Which will correctly print out 3E, whereas the equivalent Zig-version:

const std = @import("std");

pub fn main() void {
    var a: u8 = 0x30;
    const b: u16 = 0xCAFE;
    a = (a & 0xF0) | (b & 0x0F);
    std.debug.print("{X}\n", .{a});
}

…makes the compiler choke and die over the fact that b is a u16. Which kinda makes sense if you consider bit twiddling to be like any other integer arithmetic. But here I mask off the least significant nibble from the least significant byte with b & 0x0F, which could (should?) naturally coerce into a u8 due to the other operations and the assignment.

I’m getting ahead of myself. For the sake of the argument, let’s try coercing b to be a u8:

    a = (a & 0xF0) | (@as(u8, b) & 0x0F);

Compiler dies with error: type 'u8' cannot represent integer value '51966', which, yeah, makes perfect sense.

How about coercing the operation? Maybe that will hint the compiler to do the right thing?

    a = (a & 0xF0) | @as(u8, b & 0x0F);

It works! Huh. I’m feeling adventurous now and decide to refactor the code into its own function where b is an argument:

const std = @import("std");

fn argh(b: u16) void {
    var a: u8 = 0x30;
    a = (a & 0xF0) | @as(u8, b & 0x0F);
    std.debug.print("{X}\n", .{a});
}

pub fn main() void {
    argh(0xCAFE);
}

Functionally equivalent, but the compiler dies with error: expected type 'u8', found 'u16'. Argh indeed. To make things downright bizarre, inlining the function or declare b comptime magically makes the compiler happy again.

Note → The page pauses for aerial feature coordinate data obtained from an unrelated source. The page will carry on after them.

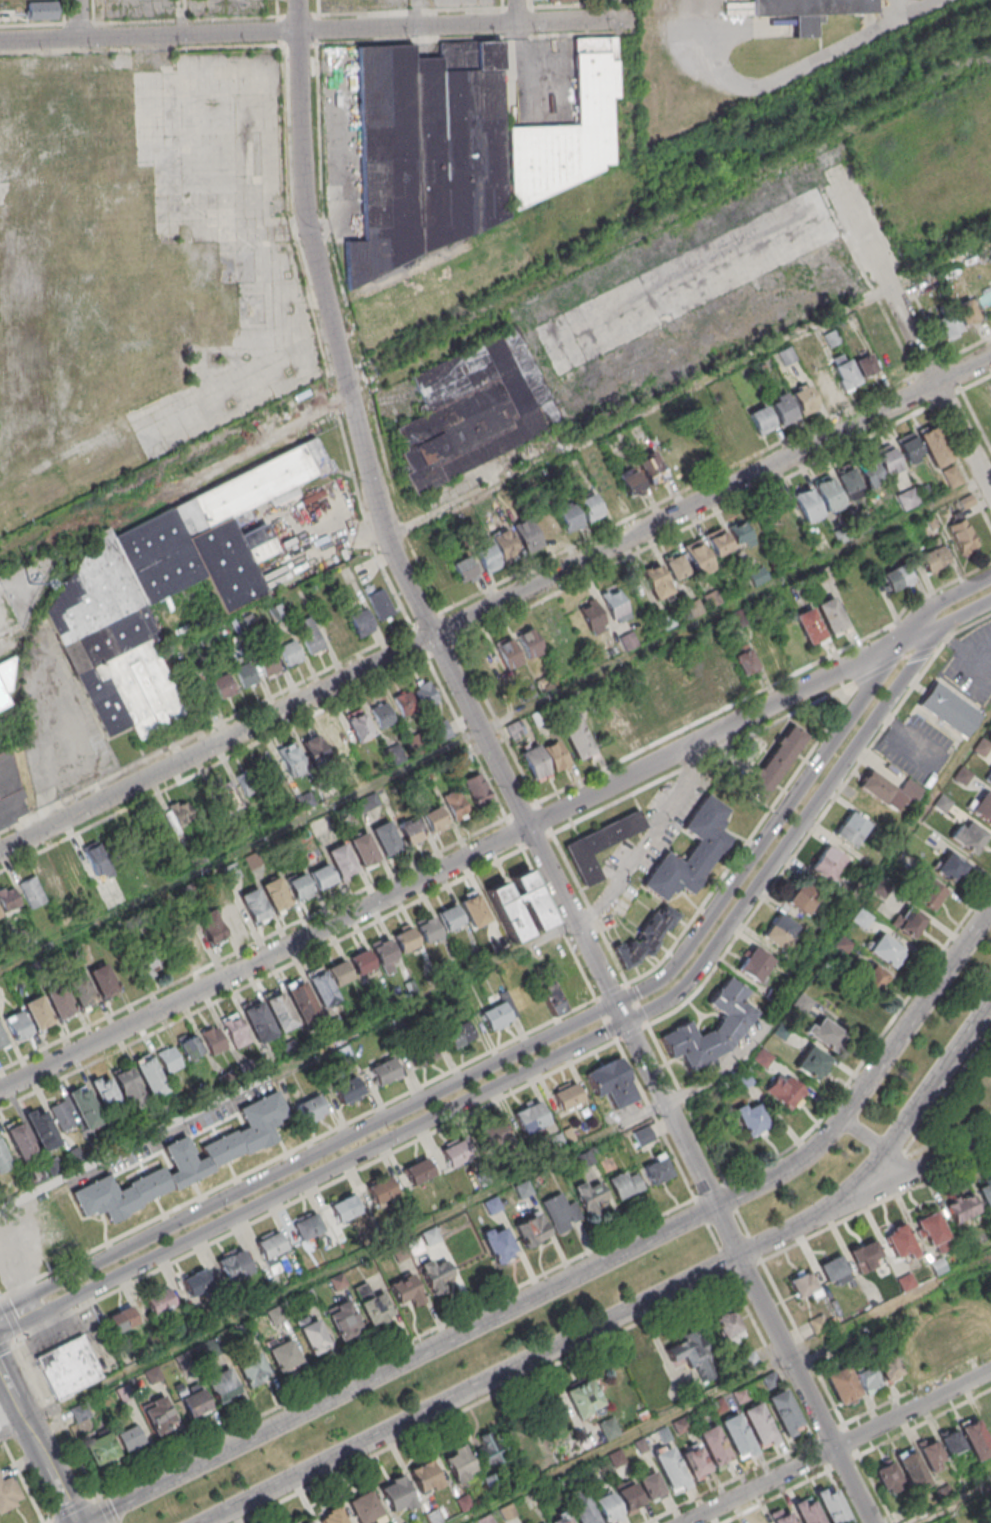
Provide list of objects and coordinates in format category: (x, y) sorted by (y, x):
building: (562, 0)
building: (42, 10)
road: (516, 11)
building: (810, 11)
road: (418, 13)
road: (184, 17)
road: (77, 19)
road: (305, 30)
road: (812, 61)
building: (569, 130)
building: (428, 151)
road: (850, 238)
road: (876, 295)
building: (967, 312)
building: (950, 326)
road: (909, 331)
road: (898, 340)
building: (866, 365)
building: (846, 373)
building: (824, 384)
road: (922, 390)
building: (805, 398)
building: (475, 408)
building: (784, 409)
building: (762, 420)
road: (358, 428)
building: (717, 437)
building: (934, 446)
building: (910, 448)
building: (888, 459)
road: (959, 463)
building: (652, 468)
building: (871, 472)
building: (953, 476)
building: (631, 481)
building: (850, 482)
building: (608, 490)
railway: (124, 491)
building: (828, 493)
building: (807, 504)
building: (591, 507)
building: (569, 516)
building: (786, 518)
building: (741, 534)
building: (528, 535)
building: (962, 536)
building: (719, 541)
building: (505, 545)
building: (699, 557)
building: (488, 558)
building: (934, 558)
building: (676, 565)
building: (465, 569)
building: (758, 575)
building: (897, 577)
building: (445, 579)
building: (656, 581)
road: (496, 584)
building: (161, 590)
building: (381, 603)
building: (616, 604)
road: (944, 607)
road: (495, 610)
road: (966, 614)
building: (831, 615)
building: (593, 617)
building: (361, 622)
road: (495, 622)
building: (810, 626)
building: (335, 627)
building: (552, 633)
road: (922, 634)
building: (310, 635)
building: (627, 641)
building: (529, 642)
building: (291, 652)
building: (509, 653)
road: (895, 661)
building: (746, 662)
building: (270, 665)
parking lot: (973, 666)
building: (726, 669)
building: (247, 675)
building: (224, 686)
building: (706, 686)
building: (425, 693)
building: (3, 698)
building: (405, 703)
building: (949, 710)
building: (383, 714)
building: (642, 717)
building: (619, 722)
road: (496, 723)
building: (358, 725)
building: (442, 728)
road: (716, 734)
building: (577, 737)
building: (337, 738)
building: (314, 748)
parking lot: (916, 748)
building: (556, 755)
building: (292, 759)
building: (536, 762)
building: (776, 762)
building: (271, 772)
building: (962, 775)
building: (988, 778)
building: (248, 783)
building: (478, 790)
building: (890, 790)
building: (229, 796)
building: (11, 797)
building: (942, 803)
building: (456, 804)
building: (982, 806)
building: (179, 817)
road: (818, 818)
building: (435, 820)
building: (852, 829)
building: (411, 830)
building: (968, 837)
building: (386, 838)
road: (646, 840)
road: (748, 840)
building: (140, 842)
building: (600, 844)
building: (364, 850)
building: (691, 851)
building: (98, 860)
building: (341, 861)
building: (829, 861)
building: (950, 867)
building: (322, 876)
building: (53, 880)
building: (300, 887)
building: (32, 891)
building: (276, 894)
building: (929, 894)
building: (8, 898)
building: (804, 898)
building: (520, 905)
building: (255, 907)
building: (473, 910)
building: (231, 915)
building: (0, 916)
building: (450, 917)
building: (910, 922)
building: (211, 928)
building: (428, 928)
building: (782, 931)
building: (189, 939)
road: (261, 939)
building: (405, 939)
building: (643, 939)
building: (886, 949)
building: (385, 955)
road: (265, 958)
building: (362, 961)
building: (150, 963)
building: (755, 964)
building: (340, 972)
building: (873, 978)
building: (103, 981)
building: (322, 986)
road: (613, 990)
building: (82, 991)
building: (551, 997)
building: (301, 998)
building: (60, 1003)
road: (637, 1003)
building: (802, 1003)
building: (280, 1011)
building: (500, 1012)
building: (38, 1013)
road: (606, 1019)
building: (258, 1021)
building: (732, 1024)
building: (18, 1026)
building: (235, 1030)
road: (632, 1031)
building: (825, 1033)
building: (459, 1034)
building: (3, 1039)
building: (214, 1039)
building: (191, 1047)
road: (872, 1048)
building: (422, 1052)
road: (516, 1052)
building: (169, 1059)
building: (812, 1063)
road: (541, 1064)
road: (288, 1065)
building: (385, 1071)
building: (150, 1075)
road: (934, 1081)
building: (613, 1082)
building: (128, 1085)
building: (348, 1090)
building: (785, 1090)
building: (105, 1091)
building: (568, 1095)
road: (686, 1101)
building: (84, 1106)
building: (312, 1109)
building: (61, 1115)
building: (531, 1116)
road: (656, 1118)
building: (752, 1119)
building: (42, 1128)
building: (492, 1134)
building: (644, 1135)
road: (862, 1135)
building: (20, 1141)
road: (576, 1150)
building: (456, 1153)
building: (4, 1158)
building: (188, 1160)
road: (935, 1162)
building: (657, 1169)
building: (419, 1171)
road: (702, 1174)
building: (625, 1184)
road: (318, 1188)
building: (382, 1189)
building: (524, 1189)
building: (986, 1193)
building: (591, 1195)
road: (876, 1204)
building: (345, 1208)
building: (963, 1208)
building: (560, 1212)
road: (743, 1220)
building: (308, 1226)
building: (532, 1230)
building: (933, 1231)
road: (713, 1236)
building: (900, 1242)
building: (499, 1243)
building: (271, 1250)
building: (401, 1252)
building: (866, 1256)
building: (234, 1265)
road: (746, 1269)
building: (834, 1270)
road: (583, 1272)
building: (436, 1274)
building: (197, 1282)
building: (804, 1285)
building: (406, 1289)
road: (0, 1296)
building: (160, 1301)
building: (373, 1304)
building: (276, 1315)
building: (122, 1319)
building: (343, 1320)
building: (730, 1327)
building: (313, 1334)
road: (10, 1341)
building: (941, 1342)
road: (548, 1351)
building: (685, 1351)
building: (284, 1354)
road: (771, 1357)
building: (888, 1365)
building: (69, 1367)
building: (253, 1369)
building: (867, 1376)
building: (223, 1385)
building: (843, 1386)
road: (724, 1391)
road: (828, 1391)
road: (49, 1395)
road: (483, 1399)
building: (585, 1399)
building: (193, 1401)
road: (879, 1409)
building: (783, 1411)
building: (79, 1412)
building: (158, 1415)
building: (988, 1420)
building: (759, 1424)
building: (608, 1427)
road: (13, 1431)
building: (737, 1434)
building: (130, 1438)
building: (976, 1440)
building: (952, 1442)
road: (835, 1445)
road: (37, 1446)
building: (714, 1446)
building: (492, 1447)
building: (101, 1449)
building: (932, 1455)
building: (459, 1463)
building: (695, 1463)
building: (670, 1468)
building: (912, 1469)
building: (425, 1476)
building: (887, 1476)
building: (650, 1483)
building: (396, 1493)
building: (9, 1494)
building: (628, 1495)
building: (464, 1502)
road: (953, 1504)
building: (831, 1505)
building: (607, 1507)
road: (72, 1508)
building: (365, 1508)
building: (582, 1508)
road: (105, 1509)
building: (507, 1511)
building: (807, 1511)
building: (332, 1515)
building: (782, 1515)
building: (560, 1518)
building: (485, 1519)
building: (306, 1521)
building: (764, 1522)
building: (975, 1522)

What’s going on here? Surely I can’t be the first one to stumble upon this?

@as(u8, b & 0x0F) only works in the first example because the compiler does the calculation b & 0x0F at comptime and then determines that the resulting integer can indeed fit into a u8.
This is possible because b is a const that is initialized by a comptime-known value (0xCAFE).
This breaks when you create a function, because Zig assumes function parameters to be runtime-known (otherwise you also easily explode compile times by passing comptime-known values to functions)

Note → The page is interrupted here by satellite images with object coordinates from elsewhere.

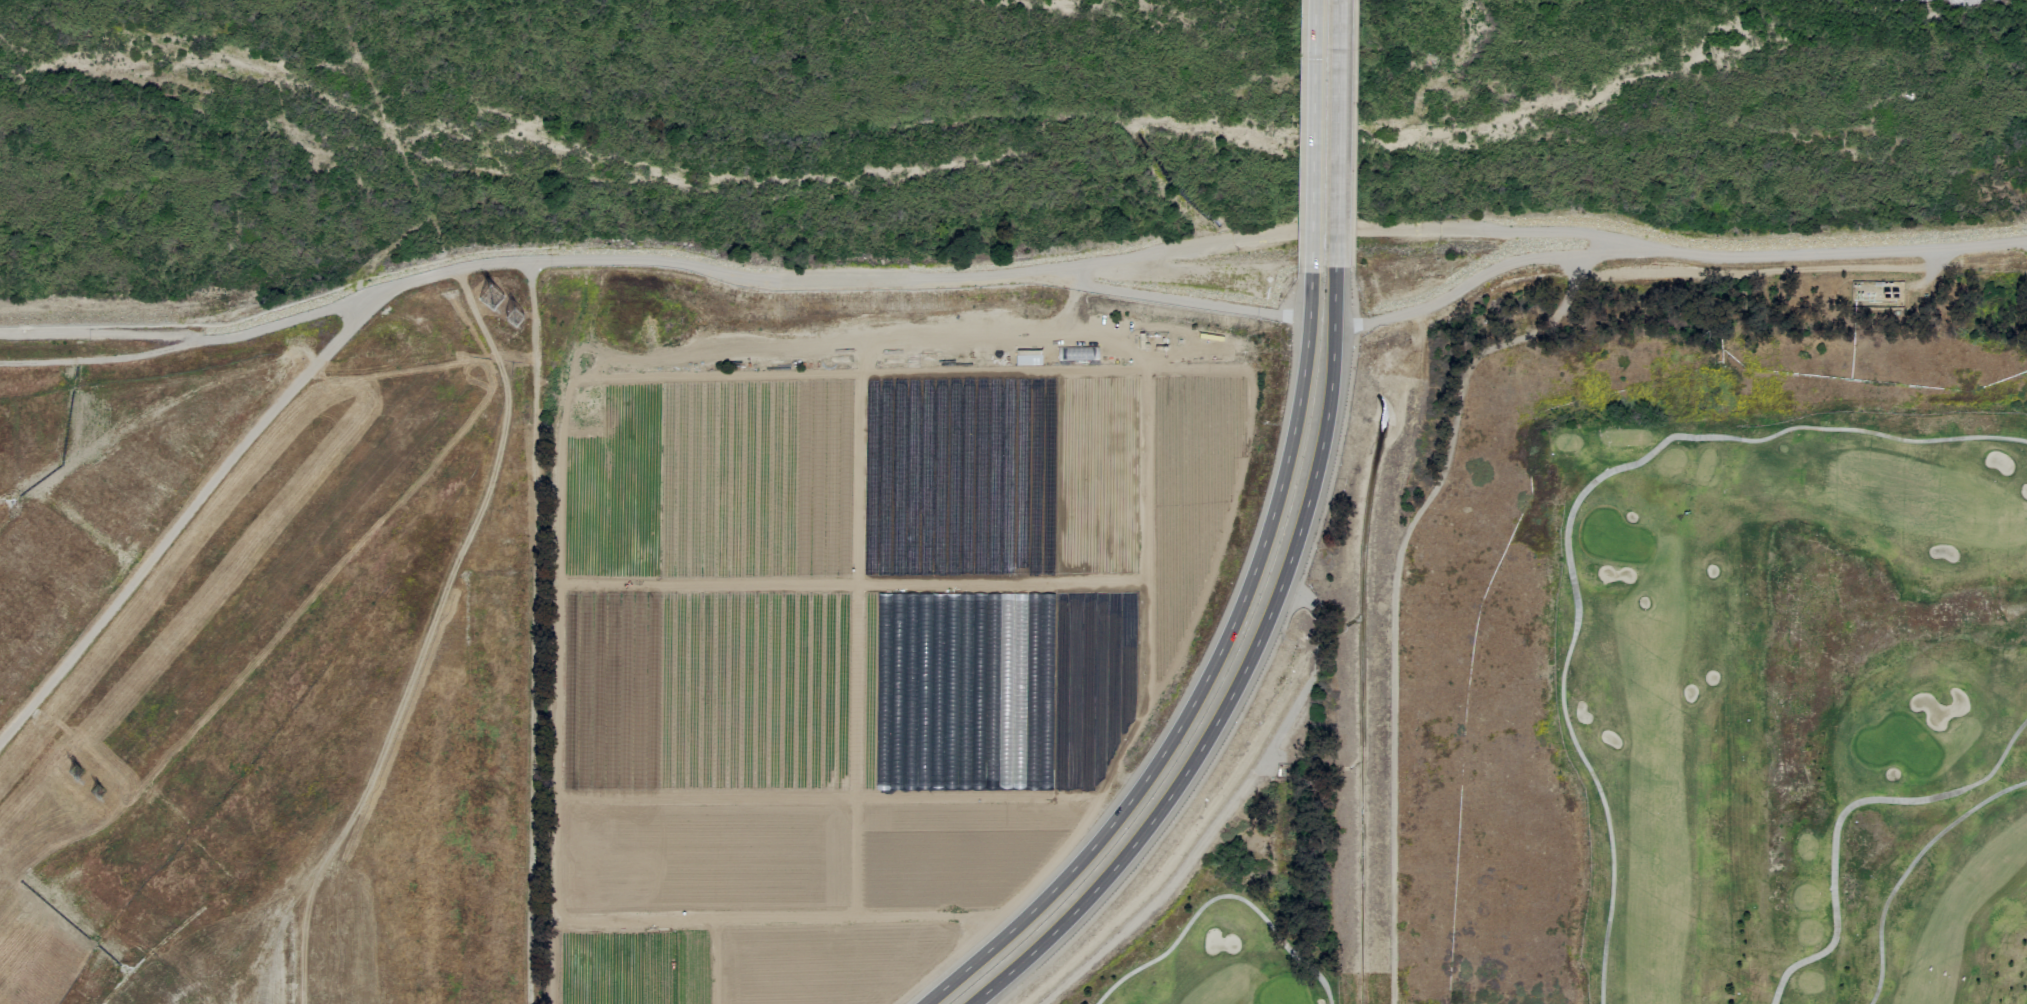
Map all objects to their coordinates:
road: (1310, 133)
road: (1335, 133)
road: (1672, 251)
power tower: (492, 299)
road: (1353, 299)
power tower: (515, 315)
building: (1028, 357)
road: (1850, 429)
road: (1393, 591)
road: (1311, 606)
road: (1299, 637)
park: (263, 648)
road: (1238, 678)
road: (1202, 681)
road: (1561, 695)
park: (1655, 695)
power tower: (75, 773)
power tower: (95, 791)
road: (1843, 812)
road: (1168, 825)
road: (1202, 841)
road: (1909, 866)
road: (1217, 896)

Now for runtime-known values the compiler is not smart enough to figure out that b & 0xF can fit into a u8. Instead you have to help it out using an intCast to assert that the value is fitting into a u8: @as(u8, @intCast(b & 0x0F))

3 Likes

What you’re doing, semantically, is truncating the high bits. So use @truncate:

fn argh(b: u16) void {
    var a: u8 = 0x30;
    a = (a & 0xF0) | @truncate(b & 0x0F);
    std.debug.print("{X}\n", .{a});
}

I think @truncate has the right result location here, you might have to force the issue with an @as cast around the @truncate, but I don’t think so.

3 Likes

Oooh! That’s it! I figured that it would be able to infer that b is essentially a compile-time constant from the call. Many thanks!

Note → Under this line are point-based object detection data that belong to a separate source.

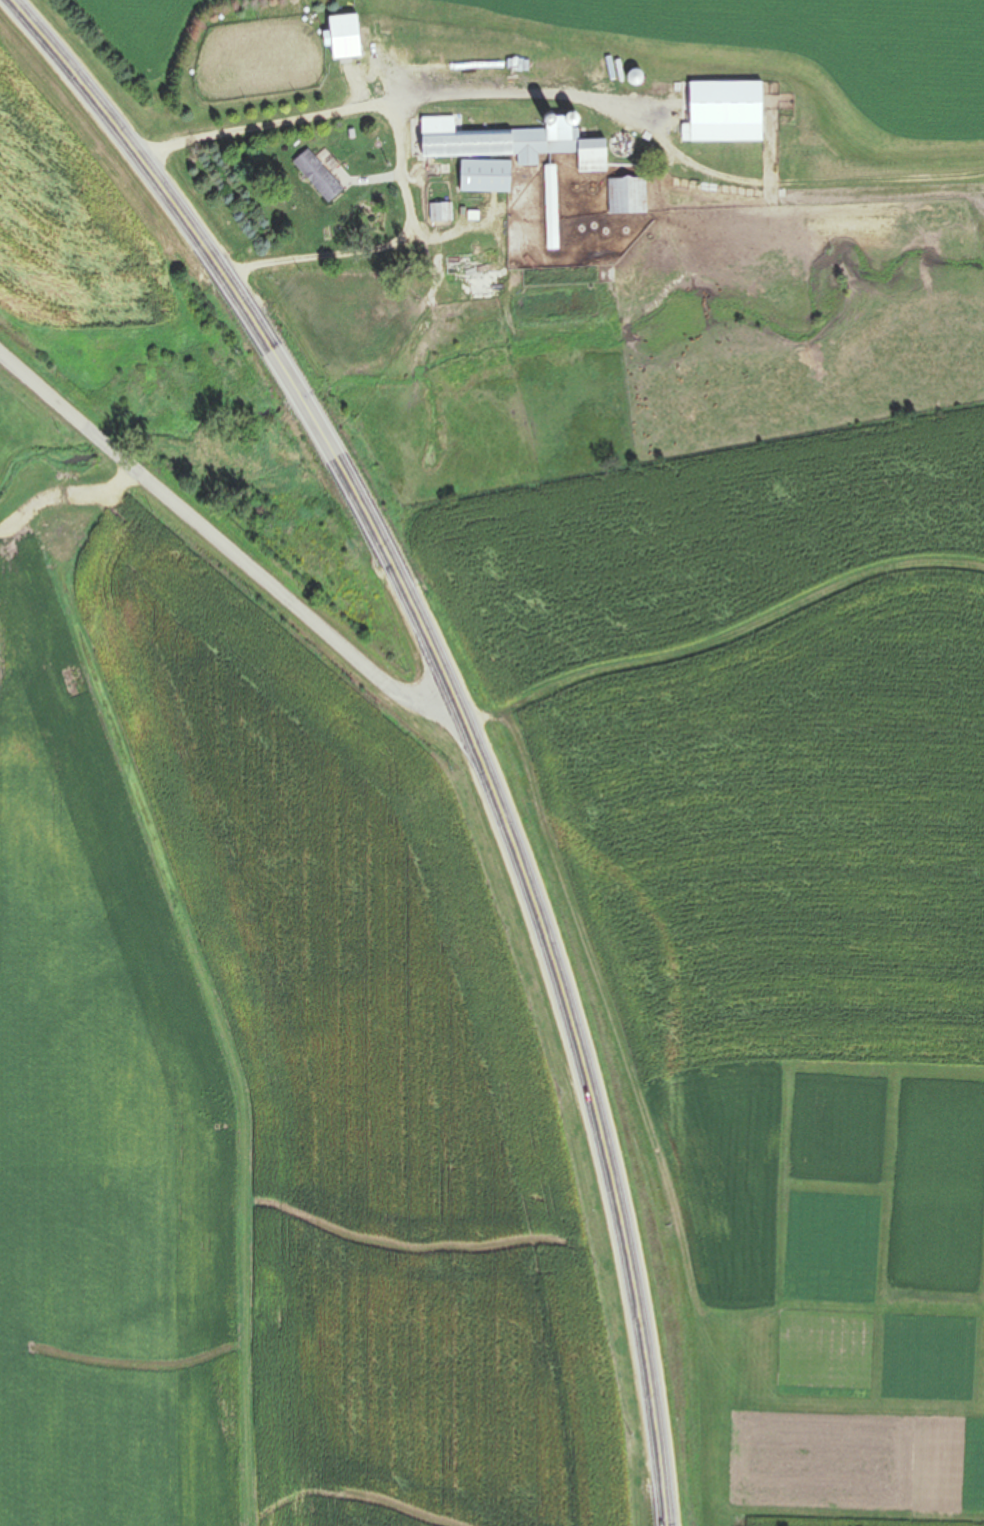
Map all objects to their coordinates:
building: (343, 36)
road: (522, 95)
building: (724, 111)
road: (404, 140)
building: (513, 141)
building: (317, 175)
building: (484, 176)
building: (626, 195)
building: (551, 207)
road: (221, 542)
road: (459, 710)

There are two ways to get this, if it’s what you want:

inline fn argh(b: u16) void {
    var a: u8 = 0x30;
    a = (a & 0xF0) | @as(u8, b & 0x0F);
    std.debug.print("{X}\n", .{a});
}

“Semantic inlining” will let the comptime-known-ness follow “b”. The other:

fn argh(comptime b: u16) void {
    var a: u8 = 0x30;
    a = (a & 0xF0) | @as(u8, b & 0x0F);
    std.debug.print("{X}\n", .{a});
}

This enforces that b must be comptime-known.

1 Like

It’s unfair that I can’t select multiple solutions, since this works as a charm too. (Though it feels a bit iffy manually truncating the bits, even though that’s the intention. :grinning_face_with_smiling_eyes:)

1 Like

Thanks! I figured that it was related to values being known at compile-time. It was just the runtime behavior that made me confused.

1 Like